Recently, evolution of CRMO into enthesitis related arthritis (ERA) or spondyloarthropathy has been documented in two cohorts of children and young adults.7,30 However, joint involvement at the time of diagnosis might have been underestimated. In our cohort, joints were often affected and the degree of involvement did not differ between the different CNO subsets. In our clinic we have 79 patients affected by ERA; five (6%) of those were also diagnosed with CNO. During follow up, two patients had CNO which evolved after 5 and 8 years into ERA. Even though evolution of CNO into ERA is uncommon, the overlap of clinical features documents the need for long term follow up.52
In our experience NSAIDs are the first choice for the initial treatment and for the treatment of relapses. This is consistent with published experience in other cohorts.7,14,28,30,53–55 However, multifocality or frequent relapses might require more intensive anti-inflammatory treatment, including steroids.55 It is important to note that this was not a placebo controlled study, so the efficacy of treatment can only be estimated. However, when our cohort is compared with reported historical controls and subjects in our clinic, in whom the natural course of disease has been followed up over a prolonged time period, it seems evident that NSAID treatment is effective. Thus, the prevalence of disability at the last follow up in our NSAID and glucocorticoid treated cohort is much less than in non-treated controls (1/30 patients compared with 4/7 historic control patients17 and 3/3 of our own CRMO cases). In one of the earliest CRMO cohorts reported by Bjorksten et al the mean duration of symptoms was 6.3 years,53 compared with 19 months in our cohort.
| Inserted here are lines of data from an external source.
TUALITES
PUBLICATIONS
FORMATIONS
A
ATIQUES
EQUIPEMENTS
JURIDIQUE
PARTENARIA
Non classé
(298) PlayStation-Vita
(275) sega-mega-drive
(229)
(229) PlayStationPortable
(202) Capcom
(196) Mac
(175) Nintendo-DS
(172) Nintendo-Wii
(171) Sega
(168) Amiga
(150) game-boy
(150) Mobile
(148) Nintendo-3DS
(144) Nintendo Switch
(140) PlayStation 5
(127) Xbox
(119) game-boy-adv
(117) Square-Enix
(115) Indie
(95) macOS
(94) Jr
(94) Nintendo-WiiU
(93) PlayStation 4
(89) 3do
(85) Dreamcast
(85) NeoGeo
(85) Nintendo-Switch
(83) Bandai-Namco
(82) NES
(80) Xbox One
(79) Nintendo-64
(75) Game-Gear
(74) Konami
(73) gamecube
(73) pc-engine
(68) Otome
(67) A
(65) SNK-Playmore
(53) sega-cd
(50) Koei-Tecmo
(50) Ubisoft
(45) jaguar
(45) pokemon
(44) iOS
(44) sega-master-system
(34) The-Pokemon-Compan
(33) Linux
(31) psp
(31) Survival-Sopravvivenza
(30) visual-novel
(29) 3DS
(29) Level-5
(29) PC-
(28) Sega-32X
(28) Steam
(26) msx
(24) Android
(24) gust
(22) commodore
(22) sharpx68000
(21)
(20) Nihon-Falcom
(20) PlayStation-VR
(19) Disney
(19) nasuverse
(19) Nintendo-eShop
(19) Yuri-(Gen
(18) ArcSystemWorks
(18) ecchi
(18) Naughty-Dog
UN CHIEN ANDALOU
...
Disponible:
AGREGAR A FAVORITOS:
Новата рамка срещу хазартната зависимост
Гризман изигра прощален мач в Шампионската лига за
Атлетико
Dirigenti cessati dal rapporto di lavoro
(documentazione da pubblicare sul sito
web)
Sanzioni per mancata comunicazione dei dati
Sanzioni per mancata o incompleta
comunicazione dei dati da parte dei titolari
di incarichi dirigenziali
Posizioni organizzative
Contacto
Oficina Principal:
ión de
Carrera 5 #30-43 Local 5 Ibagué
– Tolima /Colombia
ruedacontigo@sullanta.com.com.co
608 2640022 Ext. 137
We consider that unifocal osteomyelitis lesions which prove to be sterile and which fulfil the histological criteria of CNO/CRMO,2,14 belong to the same clinical spectrum as CRMO. CNO in our experience manifests as a spectrum of non-bacterial osteomyelitis in children, which in some patients may evolve into spondyloarthropathy. As long as molecular or genetic diagnostic criteria are not available, we propose that the descriptive name chronic non-bacterial osteomyelitis (CNO) might be more appropriate than CRMO. CRMO should be used only if a multifocal and recurrent course of disease is present.
None of the authors have a conflict of interest with respect to the drugs mentioned in this paper.